Collected data entries:

-=-=-=-=-

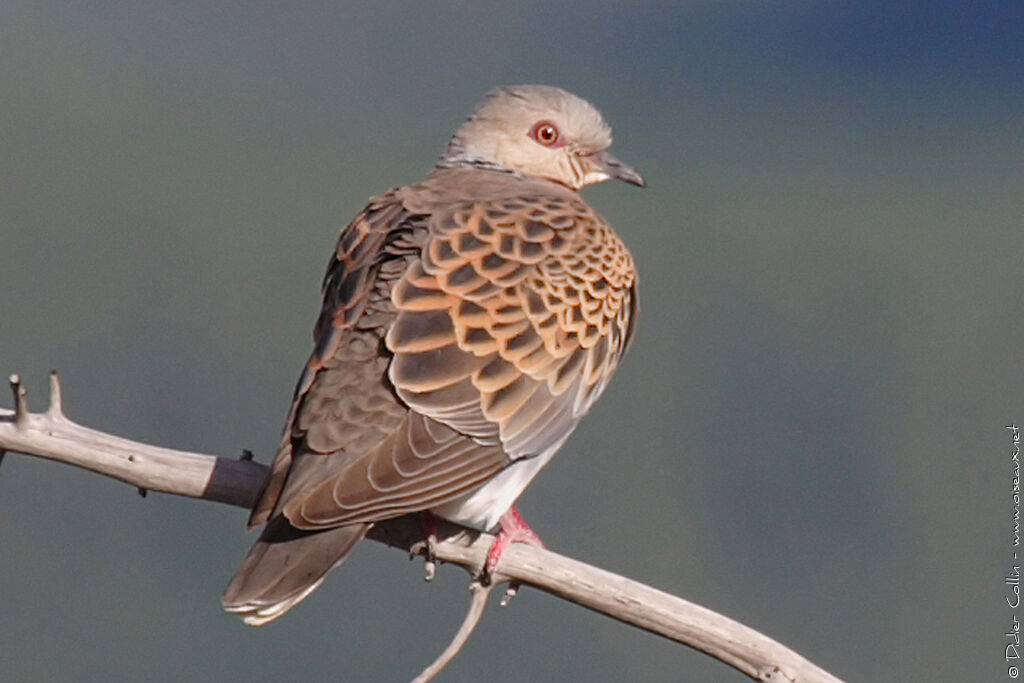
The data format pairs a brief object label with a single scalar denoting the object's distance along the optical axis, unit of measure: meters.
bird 8.05
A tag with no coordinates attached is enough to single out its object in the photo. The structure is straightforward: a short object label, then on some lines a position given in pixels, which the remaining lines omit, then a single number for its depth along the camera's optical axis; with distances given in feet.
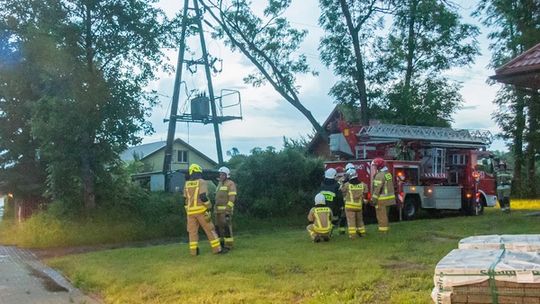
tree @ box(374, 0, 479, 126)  78.23
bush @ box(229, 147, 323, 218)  61.00
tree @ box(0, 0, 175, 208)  48.73
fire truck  56.90
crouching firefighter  38.19
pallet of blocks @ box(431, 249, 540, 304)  12.98
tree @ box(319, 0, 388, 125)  79.25
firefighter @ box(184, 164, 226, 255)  35.83
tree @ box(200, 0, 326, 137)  77.20
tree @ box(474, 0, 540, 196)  83.51
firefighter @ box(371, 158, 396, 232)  42.01
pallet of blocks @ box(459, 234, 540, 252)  16.08
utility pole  67.26
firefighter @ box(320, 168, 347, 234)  41.36
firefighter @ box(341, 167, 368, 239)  40.34
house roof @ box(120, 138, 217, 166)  152.07
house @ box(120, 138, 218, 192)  150.61
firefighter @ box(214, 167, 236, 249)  38.52
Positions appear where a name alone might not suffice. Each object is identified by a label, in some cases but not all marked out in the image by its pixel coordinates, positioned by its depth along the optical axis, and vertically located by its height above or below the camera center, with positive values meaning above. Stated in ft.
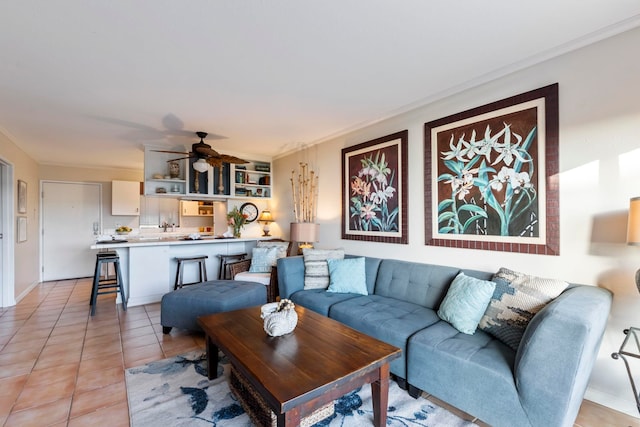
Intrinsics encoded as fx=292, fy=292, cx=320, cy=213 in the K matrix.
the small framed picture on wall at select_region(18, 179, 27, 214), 14.60 +0.96
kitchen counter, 13.37 -2.34
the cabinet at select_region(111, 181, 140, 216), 20.49 +1.22
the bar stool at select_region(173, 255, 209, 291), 14.46 -2.73
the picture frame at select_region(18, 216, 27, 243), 14.44 -0.69
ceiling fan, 12.67 +2.61
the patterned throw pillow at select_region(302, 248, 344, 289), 10.79 -1.96
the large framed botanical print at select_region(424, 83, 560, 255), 7.17 +1.04
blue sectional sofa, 4.61 -2.74
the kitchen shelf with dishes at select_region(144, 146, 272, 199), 15.51 +2.06
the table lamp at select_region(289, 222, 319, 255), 13.14 -0.81
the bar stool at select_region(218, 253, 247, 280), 15.84 -2.46
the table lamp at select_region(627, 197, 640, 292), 5.13 -0.21
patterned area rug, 5.67 -4.03
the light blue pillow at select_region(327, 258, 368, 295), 10.09 -2.21
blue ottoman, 9.37 -2.89
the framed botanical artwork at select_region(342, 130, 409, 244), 10.61 +0.96
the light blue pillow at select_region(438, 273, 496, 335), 6.72 -2.14
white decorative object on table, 6.14 -2.24
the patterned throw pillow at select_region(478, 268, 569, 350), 6.06 -1.94
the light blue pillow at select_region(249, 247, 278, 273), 13.42 -2.08
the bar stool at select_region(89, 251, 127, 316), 12.30 -2.66
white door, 19.07 -0.80
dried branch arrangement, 14.93 +1.08
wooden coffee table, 4.28 -2.57
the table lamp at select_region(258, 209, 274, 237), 18.42 -0.29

-=-=-=-=-

• _What you should do_: Print the records above exactly, minus pictures.

• _Exercise output_:
The data format pairs a brief object label with a single scalar denoting the object's distance along the optical axis, unit of measure: meters.
bird 8.05
A tag with no coordinates attached is enough to single out its object in the photo. The structure is straightforward: a short object label, then on some lines a position given in pixels, which the remaining lines omit, then a single number for its depth along the camera's optical axis; with distances given in feet.
tree @ box(374, 0, 479, 126)  78.23
bush @ box(229, 147, 323, 218)  61.00
tree @ box(0, 0, 175, 208)  48.73
fire truck  56.90
crouching firefighter  38.19
pallet of blocks @ box(431, 249, 540, 304)  12.98
tree @ box(319, 0, 388, 125)  79.25
firefighter @ box(184, 164, 226, 255)  35.83
tree @ box(200, 0, 326, 137)  77.20
tree @ box(474, 0, 540, 196)  83.51
firefighter @ box(371, 158, 396, 232)  42.01
pallet of blocks @ box(459, 234, 540, 252)  16.08
utility pole  67.26
firefighter @ box(320, 168, 347, 234)  41.36
firefighter @ box(341, 167, 368, 239)  40.34
house roof @ box(120, 138, 217, 166)  152.07
house @ box(120, 138, 218, 192)  150.61
firefighter @ box(214, 167, 236, 249)  38.52
Positions appear where a name alone might not suffice. Each object is identified by a label, in some cases but not all marked out in the image by its pixel coordinates, positioned by its depth along the optical axis, and vertically located by its height above or below the camera center, with positive values meaning above. Stated in ft.
Intrinsics encoded as fx=292, fy=292, cx=320, cy=213 in the K matrix.
the small framed picture on wall at select_region(18, 179, 27, 214), 14.60 +0.96
kitchen counter, 13.37 -2.34
the cabinet at select_region(111, 181, 140, 216), 20.49 +1.22
the bar stool at select_region(173, 255, 209, 291), 14.46 -2.73
the picture frame at select_region(18, 216, 27, 243), 14.44 -0.69
ceiling fan, 12.67 +2.61
the patterned throw pillow at select_region(302, 248, 344, 289), 10.79 -1.96
the large framed botanical print at select_region(424, 83, 560, 255), 7.17 +1.04
blue sectional sofa, 4.61 -2.74
the kitchen shelf with dishes at select_region(144, 146, 272, 199), 15.51 +2.06
the table lamp at select_region(289, 222, 319, 255), 13.14 -0.81
the bar stool at select_region(218, 253, 247, 280), 15.84 -2.46
the table lamp at select_region(627, 197, 640, 292), 5.13 -0.21
patterned area rug, 5.67 -4.03
the light blue pillow at select_region(327, 258, 368, 295), 10.09 -2.21
blue ottoman, 9.37 -2.89
the framed botanical artwork at select_region(342, 130, 409, 244), 10.61 +0.96
the light blue pillow at select_region(438, 273, 496, 335), 6.72 -2.14
white decorative object on table, 6.14 -2.24
the patterned throw pillow at select_region(478, 268, 569, 350), 6.06 -1.94
the light blue pillow at select_region(249, 247, 278, 273), 13.42 -2.08
the bar stool at select_region(89, 251, 127, 316), 12.30 -2.66
white door, 19.07 -0.80
dried branch arrangement, 14.93 +1.08
wooden coffee table, 4.28 -2.57
the table lamp at select_region(258, 209, 274, 237), 18.42 -0.29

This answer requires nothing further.